> Work required: An exact copy of every entry is needed, without the pictures.
Information given: Begin
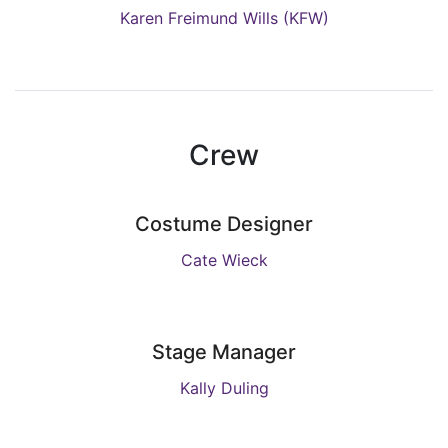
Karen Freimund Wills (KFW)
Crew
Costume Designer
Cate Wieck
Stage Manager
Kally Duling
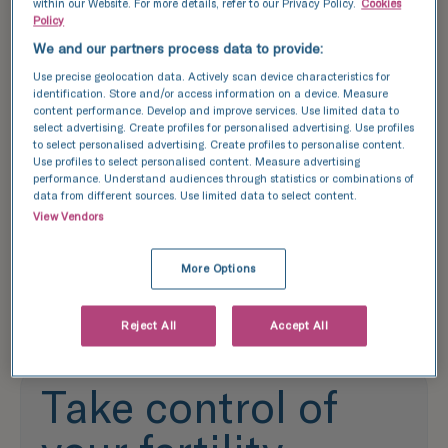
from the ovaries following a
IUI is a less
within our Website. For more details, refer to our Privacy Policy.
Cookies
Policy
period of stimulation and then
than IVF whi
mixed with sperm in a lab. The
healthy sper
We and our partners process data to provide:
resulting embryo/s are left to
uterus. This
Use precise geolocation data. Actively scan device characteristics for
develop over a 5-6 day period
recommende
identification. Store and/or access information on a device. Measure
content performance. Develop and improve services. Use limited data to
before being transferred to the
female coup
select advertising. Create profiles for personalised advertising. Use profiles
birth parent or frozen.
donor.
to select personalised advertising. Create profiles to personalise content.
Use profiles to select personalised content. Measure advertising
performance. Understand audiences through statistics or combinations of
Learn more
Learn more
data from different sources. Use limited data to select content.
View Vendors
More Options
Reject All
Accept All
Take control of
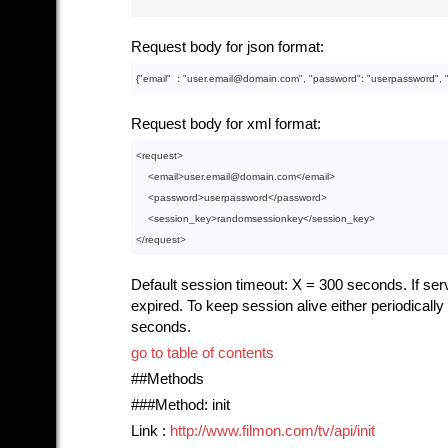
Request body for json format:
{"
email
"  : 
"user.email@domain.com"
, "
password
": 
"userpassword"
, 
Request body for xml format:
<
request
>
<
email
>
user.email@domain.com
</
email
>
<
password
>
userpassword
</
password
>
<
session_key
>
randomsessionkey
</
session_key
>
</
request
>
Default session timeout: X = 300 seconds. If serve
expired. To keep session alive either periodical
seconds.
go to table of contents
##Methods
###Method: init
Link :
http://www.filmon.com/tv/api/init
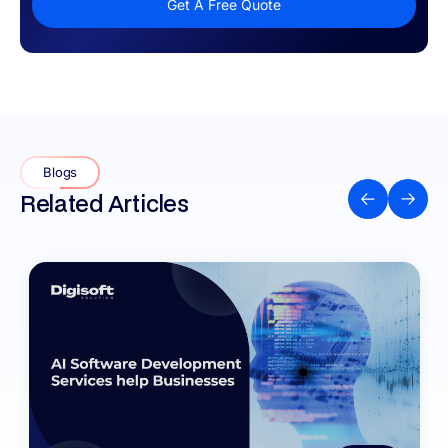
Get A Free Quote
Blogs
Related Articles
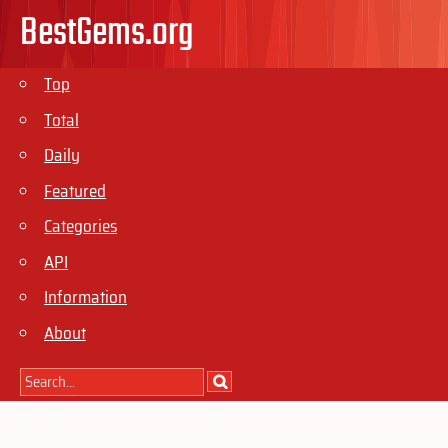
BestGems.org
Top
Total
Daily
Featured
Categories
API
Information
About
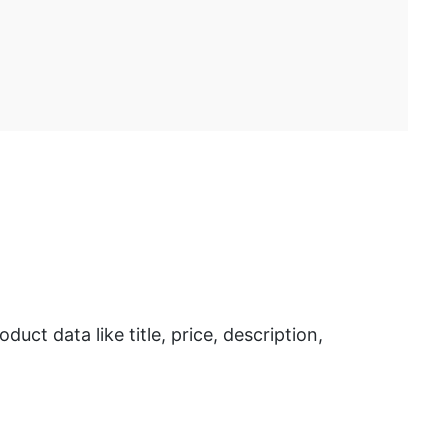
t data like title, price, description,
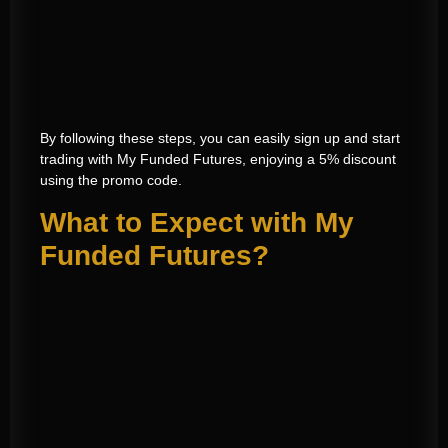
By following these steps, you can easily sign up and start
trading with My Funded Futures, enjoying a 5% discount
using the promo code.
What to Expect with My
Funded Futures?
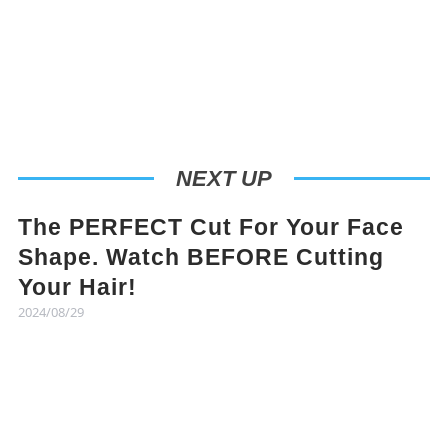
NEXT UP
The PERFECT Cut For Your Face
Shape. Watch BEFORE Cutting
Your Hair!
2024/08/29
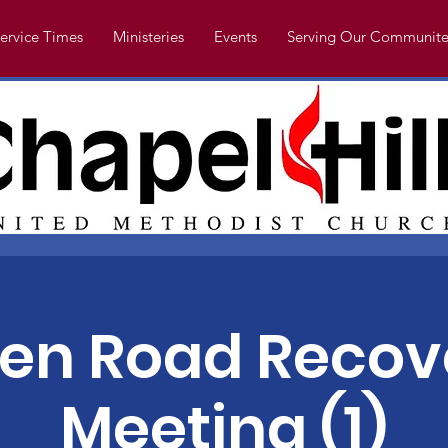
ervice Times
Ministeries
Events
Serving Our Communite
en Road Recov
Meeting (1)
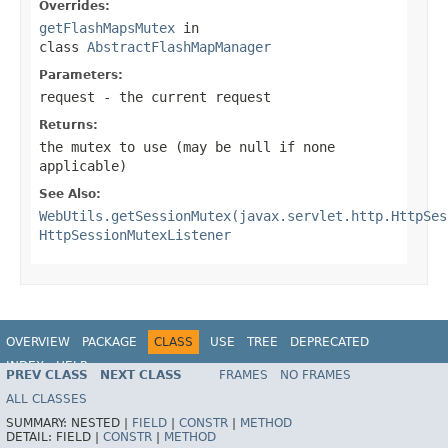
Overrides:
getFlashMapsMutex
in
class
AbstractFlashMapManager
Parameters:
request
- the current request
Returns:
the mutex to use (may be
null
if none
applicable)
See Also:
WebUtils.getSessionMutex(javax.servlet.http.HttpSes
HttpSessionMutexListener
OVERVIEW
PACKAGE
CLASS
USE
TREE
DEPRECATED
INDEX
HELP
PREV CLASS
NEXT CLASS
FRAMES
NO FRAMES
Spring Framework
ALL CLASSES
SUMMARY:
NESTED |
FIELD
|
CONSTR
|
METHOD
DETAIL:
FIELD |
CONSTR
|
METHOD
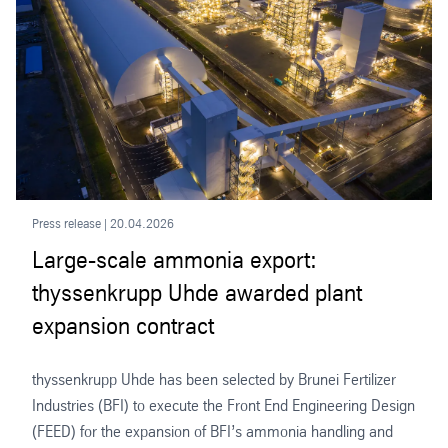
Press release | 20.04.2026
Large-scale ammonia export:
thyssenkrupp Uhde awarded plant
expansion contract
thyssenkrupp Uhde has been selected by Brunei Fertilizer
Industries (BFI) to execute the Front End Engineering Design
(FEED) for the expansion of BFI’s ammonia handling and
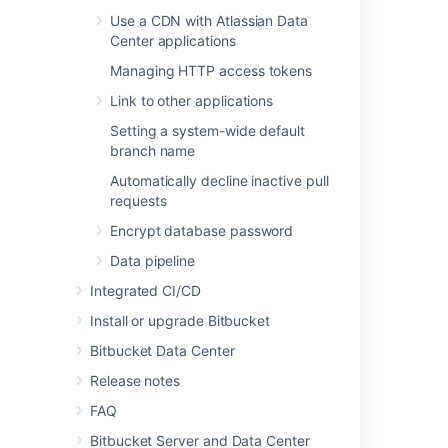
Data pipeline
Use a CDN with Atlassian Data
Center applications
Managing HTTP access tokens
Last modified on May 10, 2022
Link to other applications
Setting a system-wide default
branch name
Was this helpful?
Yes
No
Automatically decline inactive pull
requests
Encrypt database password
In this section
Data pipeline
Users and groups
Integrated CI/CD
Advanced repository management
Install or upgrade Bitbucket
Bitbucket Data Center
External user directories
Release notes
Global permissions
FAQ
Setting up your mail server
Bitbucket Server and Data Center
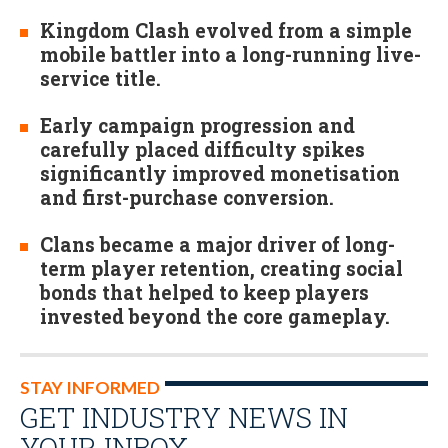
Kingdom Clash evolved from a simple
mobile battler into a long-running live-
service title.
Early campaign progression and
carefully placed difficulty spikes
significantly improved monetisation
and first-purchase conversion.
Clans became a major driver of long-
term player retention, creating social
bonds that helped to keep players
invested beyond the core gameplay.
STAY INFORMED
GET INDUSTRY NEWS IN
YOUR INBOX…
Information given: End
> The answer:
Karen Freimund Wills (KFW)
Crew
Costume Designer
Cate Wieck
Stage Manager
Kally Duling
from the ovaries following a
IUI is a less
within our Website. For more details, refer to our Privacy Policy.
Cookies
Policy
period of stimulation and then
than IVF whi
mixed with sperm in a lab. The
healthy sper
We and our partners process data to provide:
resulting embryo/s are left to
uterus. This
Use precise geolocation data. Actively scan device characteristics for
develop over a 5-6 day period
recommende
identification. Store and/or access information on a device. Measure
content performance. Develop and improve services. Use limited data to
before being transferred to the
female coup
select advertising. Create profiles for personalised advertising. Use profiles
birth parent or frozen.
donor.
to select personalised advertising. Create profiles to personalise content.
Use profiles to select personalised content. Measure advertising
performance. Understand audiences through statistics or combinations of
Learn more
Learn more
data from different sources. Use limited data to select content.
View Vendors
More Options
Reject All
Accept All
Take control of
Request body for json format:
{"
email
"  : 
"user.email@domain.com"
, "
password
": 
"userpassword"
, 
Request body for xml format:
<
request
>
<
email
>
user.email@domain.com
</
email
>
<
password
>
userpassword
</
password
>
<
session_key
>
randomsessionkey
</
session_key
>
</
request
>
Default session timeout: X = 300 seconds. If serve
expired. To keep session alive either periodical
seconds.
go to table of contents
##Methods
###Method: init
Link :
http://www.filmon.com/tv/api/init
Get A Free Quote
Blogs
Related Articles
BestGems.org
Top
Total
Daily
Featured
Categories
API
Information
About
t data like title, price, description,
By following these steps, you can easily sign up and start
trading with My Funded Futures, enjoying a 5% discount
using the promo code.
What to Expect with My
Funded Futures?
NEXT UP
The PERFECT Cut For Your Face
Shape. Watch BEFORE Cutting
Your Hair!
2024/08/29
ervice Times
Ministeries
Events
Serving Our Communite
en Road Recov
Meeting (1)
Overrides:
getFlashMapsMutex
in
class
AbstractFlashMapManager
Parameters:
request
- the current request
Returns:
the mutex to use (may be
null
if none
applicable)
See Also:
WebUtils.getSessionMutex(javax.servlet.http.HttpSes
HttpSessionMutexListener
OVERVIEW
PACKAGE
CLASS
USE
TREE
DEPRECATED
INDEX
HELP
PREV CLASS
NEXT CLASS
FRAMES
NO FRAMES
Spring Framework
ALL CLASSES
SUMMARY:
NESTED |
FIELD
|
CONSTR
|
METHOD
DETAIL:
FIELD |
CONSTR
|
METHOD
Press release | 20.04.2026
Large-scale ammonia export:
thyssenkrupp Uhde awarded plant
expansion contract
thyssenkrupp Uhde has been selected by Brunei Fertilizer
Industries (BFI) to execute the Front End Engineering Design
(FEED) for the expansion of BFI’s ammonia handling and
Data pipeline
Use a CDN with Atlassian Data
Center applications
Managing HTTP access tokens
Last modified on May 10, 2022
Link to other applications
Setting a system-wide default
branch name
Was this helpful?
Yes
No
Automatically decline inactive pull
requests
Encrypt database password
In this section
Data pipeline
Users and groups
Integrated CI/CD
Advanced repository management
Install or upgrade Bitbucket
Bitbucket Data Center
External user directories
Release notes
Global permissions
FAQ
Setting up your mail server
Bitbucket Server and Data Center
Kingdom Clash evolved from a simple
mobile battler into a long-running live-
service title.
Early campaign progression and
carefully placed difficulty spikes
significantly improved monetisation
and first-purchase conversion.
Clans became a major driver of long-
term player retention, creating social
bonds that helped to keep players
invested beyond the core gameplay.
STAY INFORMED
GET INDUSTRY NEWS IN
YOUR INBOX…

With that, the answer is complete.